The South African Reserve Bank (SARB) in collaboration with National Treasury has published a consultation paper on payroll deductions, asking for public comment on the most appropriate regulations it can introduce to stop abuse by collectors.
The consultation paper focuses on addressing issues relating to discretionary or voluntary payroll deductions covering all employees in South Africa from both the public and private sectors.
Examples of discretionary or voluntary payroll deduction include repayments of home, car or other types of personal loans, deductions for savings products or insurance premiums.
“The number of entities that extend credit, and offer products and services to deduct debt repayments, insurance premiums and payments towards savings products from payroll (a service commonly referred as payroll deduction) has increased in recent years,” the Reserve Bank said in a statement on Wednesday (7 March).
“These services are usually offered with prior agreement between employers and employees and, in certain instances, are requested or initiated by financial institutions, including financial intermediaries,” the banking body said.

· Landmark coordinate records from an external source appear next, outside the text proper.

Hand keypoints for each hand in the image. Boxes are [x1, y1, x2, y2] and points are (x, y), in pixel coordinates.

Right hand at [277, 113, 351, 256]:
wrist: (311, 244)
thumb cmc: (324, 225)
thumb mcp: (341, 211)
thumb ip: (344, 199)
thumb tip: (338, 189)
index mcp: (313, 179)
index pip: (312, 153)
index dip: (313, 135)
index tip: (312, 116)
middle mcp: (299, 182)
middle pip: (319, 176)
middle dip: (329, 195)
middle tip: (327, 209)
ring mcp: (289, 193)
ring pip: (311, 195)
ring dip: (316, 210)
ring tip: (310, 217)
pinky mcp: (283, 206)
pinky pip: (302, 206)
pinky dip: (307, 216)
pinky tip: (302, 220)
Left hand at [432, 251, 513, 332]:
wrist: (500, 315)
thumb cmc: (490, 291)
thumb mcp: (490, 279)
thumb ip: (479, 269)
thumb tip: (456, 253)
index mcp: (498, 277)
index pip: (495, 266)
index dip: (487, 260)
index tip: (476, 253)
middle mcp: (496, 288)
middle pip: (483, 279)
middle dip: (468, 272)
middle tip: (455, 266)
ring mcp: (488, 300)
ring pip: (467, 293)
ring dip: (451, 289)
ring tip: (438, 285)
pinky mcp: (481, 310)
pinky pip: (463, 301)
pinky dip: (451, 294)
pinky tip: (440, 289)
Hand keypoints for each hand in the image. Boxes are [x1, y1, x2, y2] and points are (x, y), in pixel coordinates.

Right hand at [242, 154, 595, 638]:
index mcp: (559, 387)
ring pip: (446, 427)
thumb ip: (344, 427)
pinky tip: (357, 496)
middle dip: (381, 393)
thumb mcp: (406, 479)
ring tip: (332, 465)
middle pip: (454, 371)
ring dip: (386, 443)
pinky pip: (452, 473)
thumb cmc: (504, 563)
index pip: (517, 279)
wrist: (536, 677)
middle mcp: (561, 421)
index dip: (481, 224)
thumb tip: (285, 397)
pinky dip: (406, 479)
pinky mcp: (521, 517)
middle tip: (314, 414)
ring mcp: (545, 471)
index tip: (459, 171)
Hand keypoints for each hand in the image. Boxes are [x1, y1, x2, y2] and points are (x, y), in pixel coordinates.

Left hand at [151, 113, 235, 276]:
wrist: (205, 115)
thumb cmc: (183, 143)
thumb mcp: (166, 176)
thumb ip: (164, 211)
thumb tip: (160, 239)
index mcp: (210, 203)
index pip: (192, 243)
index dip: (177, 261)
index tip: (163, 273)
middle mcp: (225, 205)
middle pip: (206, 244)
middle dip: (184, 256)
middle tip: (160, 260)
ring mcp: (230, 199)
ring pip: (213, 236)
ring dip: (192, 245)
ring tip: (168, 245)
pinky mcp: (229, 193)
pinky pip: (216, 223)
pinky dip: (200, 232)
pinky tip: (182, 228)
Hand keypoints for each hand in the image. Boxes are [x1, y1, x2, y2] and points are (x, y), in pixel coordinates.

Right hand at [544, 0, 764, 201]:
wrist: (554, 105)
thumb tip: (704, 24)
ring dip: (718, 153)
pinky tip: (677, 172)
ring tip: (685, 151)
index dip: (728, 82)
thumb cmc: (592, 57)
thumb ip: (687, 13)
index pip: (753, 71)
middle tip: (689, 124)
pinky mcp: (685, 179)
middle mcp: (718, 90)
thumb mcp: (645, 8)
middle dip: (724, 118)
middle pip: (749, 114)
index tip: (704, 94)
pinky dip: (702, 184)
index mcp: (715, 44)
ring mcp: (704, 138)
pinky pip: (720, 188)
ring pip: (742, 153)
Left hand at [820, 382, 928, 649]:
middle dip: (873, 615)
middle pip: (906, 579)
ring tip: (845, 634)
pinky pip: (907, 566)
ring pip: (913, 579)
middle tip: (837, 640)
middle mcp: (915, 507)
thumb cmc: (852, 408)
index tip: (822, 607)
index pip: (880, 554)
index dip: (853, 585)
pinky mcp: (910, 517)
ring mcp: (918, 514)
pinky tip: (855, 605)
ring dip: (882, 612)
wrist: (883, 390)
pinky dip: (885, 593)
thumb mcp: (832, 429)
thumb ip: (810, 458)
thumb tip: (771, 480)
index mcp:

“At their best, payroll deduction services can lower the credit risk to financial product or services providers making the collections and therefore increase access by employees to a broader range of financial services.
“However, payroll deductions can also promote preferential collections and information asymmetries, and there are also unscrupulous operators who abuse the payroll deduction services system, leaving employees with very little to take home,” it said.
The Reserve Bank said that its objective is to ensure that the payroll deduction system:
- Treats employees fairly and protects them from abuse;
- Remains a safe and efficient means of collection;
- Is transparent;
- Does not promote undue preference;
- Prevents financial crime (e.g. fraud in the payroll deduction system); and
- Promotes access to financial services.
In addition, the payroll deduction system should be underpinned by principles that seek to:
- Protect employees from predatory or unfair lending and/or selling practices;
- Afford employees the benefit of access to finance at reasonable rates.